- Task to carry out: Write out every line of the records below character for character, keeping the spelling, punctuation, and line breaks unchanged.
▶
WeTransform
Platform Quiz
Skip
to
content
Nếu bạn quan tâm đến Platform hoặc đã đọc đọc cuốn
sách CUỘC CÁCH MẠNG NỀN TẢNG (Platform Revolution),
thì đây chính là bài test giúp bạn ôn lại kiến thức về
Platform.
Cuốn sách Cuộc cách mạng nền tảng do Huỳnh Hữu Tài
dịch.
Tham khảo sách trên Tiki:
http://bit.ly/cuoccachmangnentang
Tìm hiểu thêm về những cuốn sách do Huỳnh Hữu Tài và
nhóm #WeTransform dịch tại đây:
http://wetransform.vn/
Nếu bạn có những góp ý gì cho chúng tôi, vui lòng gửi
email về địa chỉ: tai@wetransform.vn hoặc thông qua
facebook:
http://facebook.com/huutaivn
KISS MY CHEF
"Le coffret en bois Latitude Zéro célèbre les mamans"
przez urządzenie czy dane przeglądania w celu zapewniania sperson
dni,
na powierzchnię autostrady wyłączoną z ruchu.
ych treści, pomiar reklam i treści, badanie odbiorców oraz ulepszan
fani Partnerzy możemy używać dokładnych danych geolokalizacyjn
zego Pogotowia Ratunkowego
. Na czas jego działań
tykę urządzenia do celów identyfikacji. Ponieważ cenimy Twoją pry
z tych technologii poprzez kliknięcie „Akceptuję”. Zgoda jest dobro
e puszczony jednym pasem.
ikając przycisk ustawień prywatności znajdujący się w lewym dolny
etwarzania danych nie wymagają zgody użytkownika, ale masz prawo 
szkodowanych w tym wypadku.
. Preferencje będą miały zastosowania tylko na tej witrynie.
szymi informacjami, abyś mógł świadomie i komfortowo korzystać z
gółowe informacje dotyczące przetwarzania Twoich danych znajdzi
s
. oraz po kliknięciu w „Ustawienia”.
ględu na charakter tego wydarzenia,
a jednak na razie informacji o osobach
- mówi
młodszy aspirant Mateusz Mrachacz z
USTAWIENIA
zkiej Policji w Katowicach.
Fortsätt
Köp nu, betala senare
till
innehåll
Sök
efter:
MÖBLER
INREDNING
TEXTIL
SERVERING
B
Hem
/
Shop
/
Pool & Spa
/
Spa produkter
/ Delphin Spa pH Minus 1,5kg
◀
- Task response:
WeTransform
Platform Quiz
Skip
to
content
Nếu bạn quan tâm đến Platform hoặc đã đọc đọc cuốn
sách CUỘC CÁCH MẠNG NỀN TẢNG (Platform Revolution),
thì đây chính là bài test giúp bạn ôn lại kiến thức về
Platform.
Cuốn sách Cuộc cách mạng nền tảng do Huỳnh Hữu Tài
dịch.
Tham khảo sách trên Tiki:
http://bit.ly/cuoccachmangnentang
Tìm hiểu thêm về những cuốn sách do Huỳnh Hữu Tài và
nhóm #WeTransform dịch tại đây:
http://wetransform.vn/
Nếu bạn có những góp ý gì cho chúng tôi, vui lòng gửi
email về địa chỉ: tai@wetransform.vn hoặc thông qua
facebook:
http://facebook.com/huutaivn
KISS MY CHEF
"Le coffret en bois Latitude Zéro célèbre les mamans"
przez urządzenie czy dane przeglądania w celu zapewniania sperson
dni,
na powierzchnię autostrady wyłączoną z ruchu.
ych treści, pomiar reklam i treści, badanie odbiorców oraz ulepszan
fani Partnerzy możemy używać dokładnych danych geolokalizacyjn
zego Pogotowia Ratunkowego
. Na czas jego działań
tykę urządzenia do celów identyfikacji. Ponieważ cenimy Twoją pry
z tych technologii poprzez kliknięcie „Akceptuję”. Zgoda jest dobro
e puszczony jednym pasem.
ikając przycisk ustawień prywatności znajdujący się w lewym dolny
etwarzania danych nie wymagają zgody użytkownika, ale masz prawo 
szkodowanych w tym wypadku.
. Preferencje będą miały zastosowania tylko na tej witrynie.
szymi informacjami, abyś mógł świadomie i komfortowo korzystać z
gółowe informacje dotyczące przetwarzania Twoich danych znajdzi
s
. oraz po kliknięciu w „Ustawienia”.
ględu na charakter tego wydarzenia,
a jednak na razie informacji o osobach
- mówi
młodszy aspirant Mateusz Mrachacz z
USTAWIENIA
zkiej Policji w Katowicach.
Fortsätt
Köp nu, betala senare
till
innehåll
Sök
efter:
MÖBLER
INREDNING
TEXTIL
SERVERING
B
Hem
/
Shop
/
Pool & Spa
/
Spa produkter
/ Delphin Spa pH Minus 1,5kg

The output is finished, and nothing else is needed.